🤖 AI Summary
Existing approaches to smart home sensor analysis are hindered by scarce annotations, reliance solely on inertial data, dependence on natural language prompts, or the need for expensive hardware, making it difficult to achieve both privacy preservation and low-cost deployment. This work proposes DomusFM—the first self-supervised foundation model tailored for binary sensor data—that operates without external language descriptions or auxiliary services. By employing dual contrastive learning, DomusFM jointly models event semantics and temporal dependencies.

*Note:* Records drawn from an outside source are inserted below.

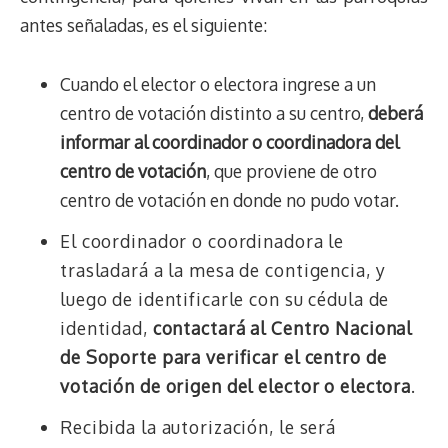
antes señaladas, es el siguiente:
Cuando el elector o electora ingrese a un
centro de votación distinto a su centro,
deberá
informar al coordinador o coordinadora del
centro de votación
, que proviene de otro
centro de votación en donde no pudo votar.
El coordinador o coordinadora le
trasladará a la mesa de contigencia, y
luego de identificarle con su cédula de
identidad,
contactará al Centro Nacional
de Soporte para verificar el centro de
votación de origen del elector o electora
.
Recibida la autorización, le será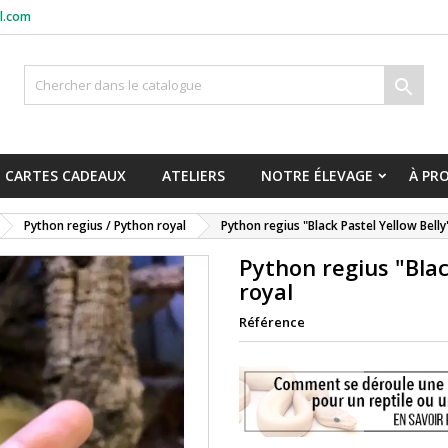
l.com

CARTES CADEAUX
ATELIERS
NOTRE ÉLEVAGE
À PR
Python regius / Python royal
Python regius "Black Pastel Yellow Belly
Python regius "Blac
royal
Référence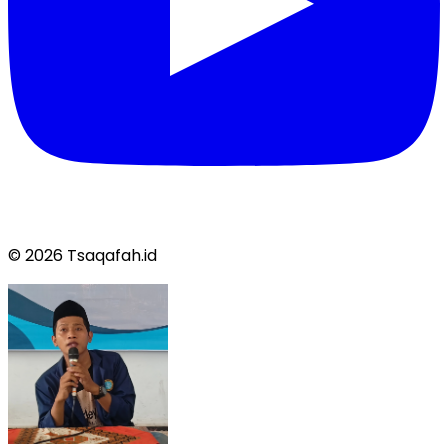
© 2026 Tsaqafah.id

Evaluated via leave-one-out cross-validation across seven public datasets, the model achieves state-of-the-art performance with only 5% labeled data for fine-tuning, significantly enhancing few-shot generalization in activity and event recognition tasks and enabling efficient cross-environment and cross-task transfer.
📝 Abstract
Smart-home sensor data holds significant potential for several applications, including healthcare monitoring and assistive technologies. Existing approaches, however, face critical limitations. Supervised models require impractical amounts of labeled data. Foundation models for activity recognition focus only on inertial sensors, failing to address the unique characteristics of smart-home binary sensor events: their sparse, discrete nature combined with rich semantic associations. LLM-based approaches, while tested in this domain, still raise several issues regarding the need for natural language descriptions or prompting, and reliance on either external services or expensive hardware, making them infeasible in real-life scenarios due to privacy and cost concerns. We introduce DomusFM, the first foundation model specifically designed and pretrained for smart-home sensor data. DomusFM employs a self-supervised dual contrastive learning paradigm to capture both token-level semantic attributes and sequence-level temporal dependencies. By integrating semantic embeddings from a lightweight language model and specialized encoders for temporal patterns and binary states, DomusFM learns generalizable representations that transfer across environments and tasks related to activity and event analysis. Through leave-one-dataset-out evaluation across seven public smart-home datasets, we demonstrate that DomusFM outperforms state-of-the-art baselines on different downstream tasks, achieving superior performance even with only 5% of labeled training data available for fine-tuning. Our approach addresses data scarcity while maintaining practical deployability for real-world smart-home systems.